I found a garden. The red blossoms were hugged by moonlight, but anything less brilliant was obscured by night. I sat down beneath a tree, I could smell the beer that had drifted in from a nearby tavern. It mingled with the salt on my skin. I felt the shiver of my silk dress. It matched the color of the grass. I was awake enough to notice the tall brick walls, the dusty pieces of unwatered ground, and the small sky filled with stars. But it was dark enough and I had enough sleep in me that the edges made by these parallels were less abrupt, this softness fostered infinity. There were whole worlds hidden in the shadows. I smiled with each exhale, not knowing where my breath went. 

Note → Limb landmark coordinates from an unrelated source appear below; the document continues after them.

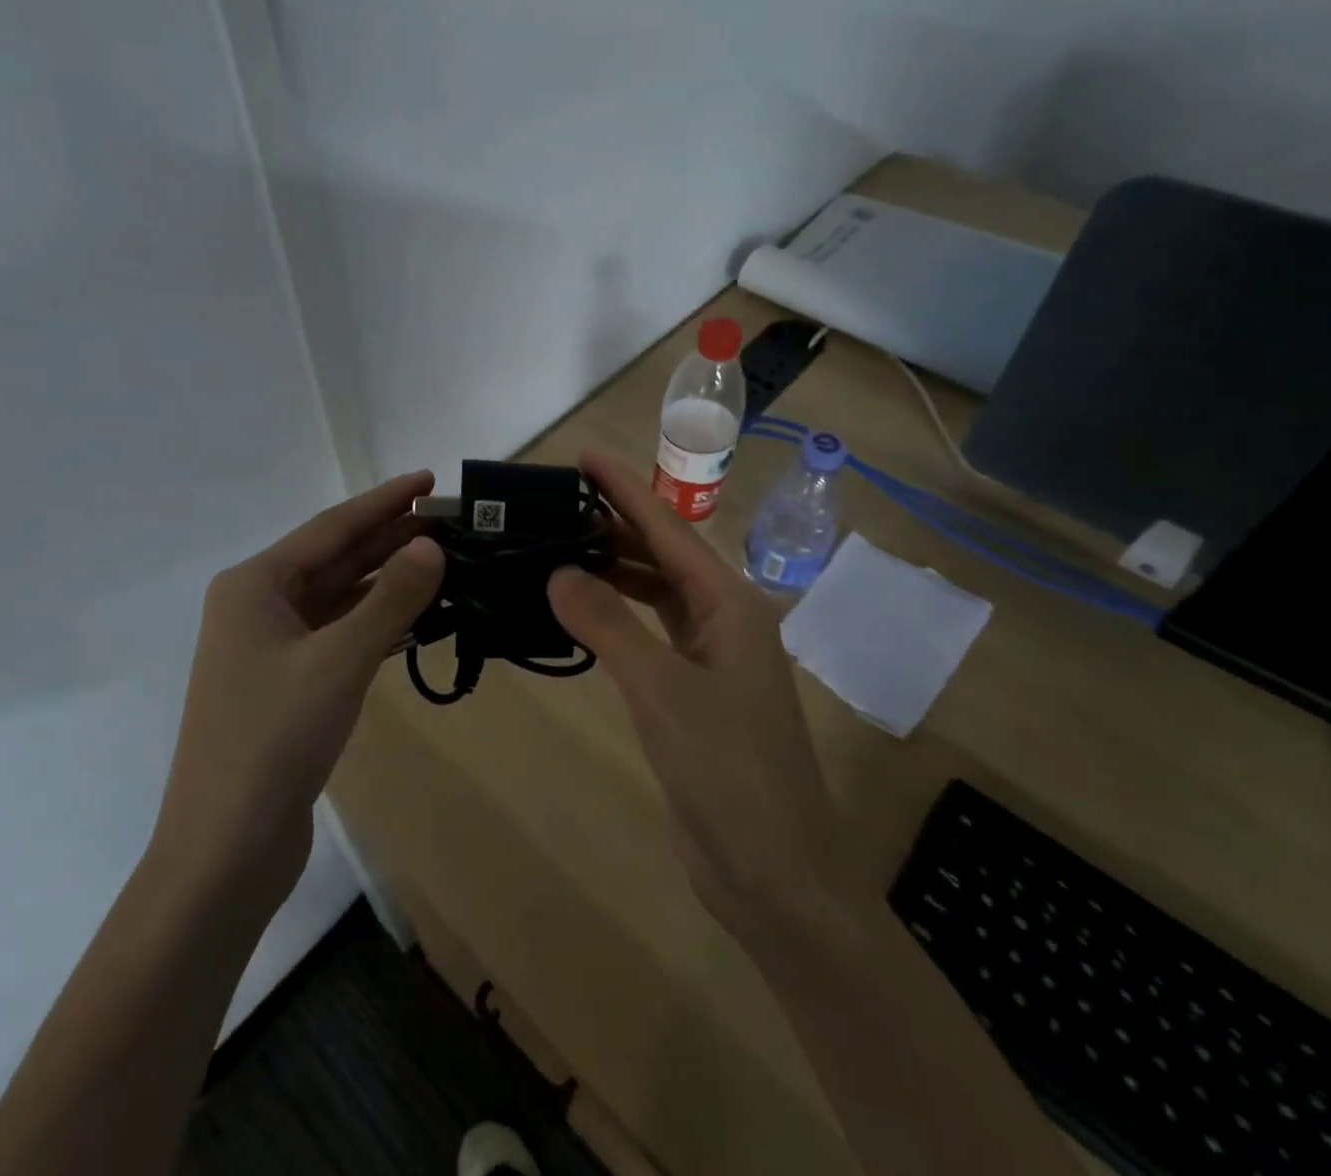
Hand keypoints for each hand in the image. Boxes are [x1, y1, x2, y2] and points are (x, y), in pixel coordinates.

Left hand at [154, 472, 444, 916]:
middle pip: (335, 558)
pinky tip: (416, 615)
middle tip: (449, 520)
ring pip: (339, 597)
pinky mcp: (288, 684)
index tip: (429, 479)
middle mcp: (258, 606)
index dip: (384, 502)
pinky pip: (339, 634)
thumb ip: (390, 600)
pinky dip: (376, 621)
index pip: (331, 528)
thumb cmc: (274, 740)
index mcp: (254, 585)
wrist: (225, 849)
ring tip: (442, 560)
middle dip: (390, 538)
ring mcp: (271, 647)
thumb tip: (432, 546)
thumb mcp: (339, 661)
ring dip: (387, 580)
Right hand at [548, 453, 862, 940]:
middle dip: (613, 526)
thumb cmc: (728, 771)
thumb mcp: (661, 690)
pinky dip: (617, 618)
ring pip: (655, 596)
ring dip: (613, 571)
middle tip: (555, 505)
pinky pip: (649, 636)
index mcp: (730, 605)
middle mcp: (724, 621)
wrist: (775, 874)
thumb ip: (608, 624)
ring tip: (559, 548)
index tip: (583, 456)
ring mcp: (710, 659)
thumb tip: (558, 571)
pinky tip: (582, 613)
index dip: (623, 489)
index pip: (666, 530)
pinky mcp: (693, 694)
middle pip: (662, 556)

“Do you want a strawberry?”  

I looked down startled. The voice was quiet, but defied size.  

“Do you want a strawberry?”

 I nodded hesitantly. I did want a strawberry. 

It laughed. “Come and find it.”  

The voice came from bright red night blossoms and jam jar stars; what could I do but follow it? First I searched the garden. No strawberries. There was a tangle of raspberries, but they were small and green, city berries that had grown in the shade. In my state, I even searched the ground looking for buried berries. But the only glimmer of red were the fool's gold blossoms. I left the garden, wandering to the market. It was closed, the big fluorescent light had blinked out hours ago. The stars couldn't reach through the roof, so even the red of would-be strawberries was cold and black.  The smell of something sweet and clear touched my nose. It was stronger than the beer after-breath that accented the garden. The smell was present and burning, maybe the soul of a dying strawberry. I twirled towards the mellow lights and open door of the bar across the street, joining the dancing of others. They had apple, grape and honey essence, but no strawberries.

I wandered back to the beach. I sat down, cupping a handful of sand. I let it slip through my fingers as I fell to my back. The night was cold and wide and the stars were distant. I pressed myself into the sand. A strange light seeped through the cracks in the darkness, coming from everywhere and nowhere; the moon doesn't resemble the sun until the darkness fills you up. That's when I found it. My strawberry, glowing in the big round moon’s illumination of everything, of all the moments.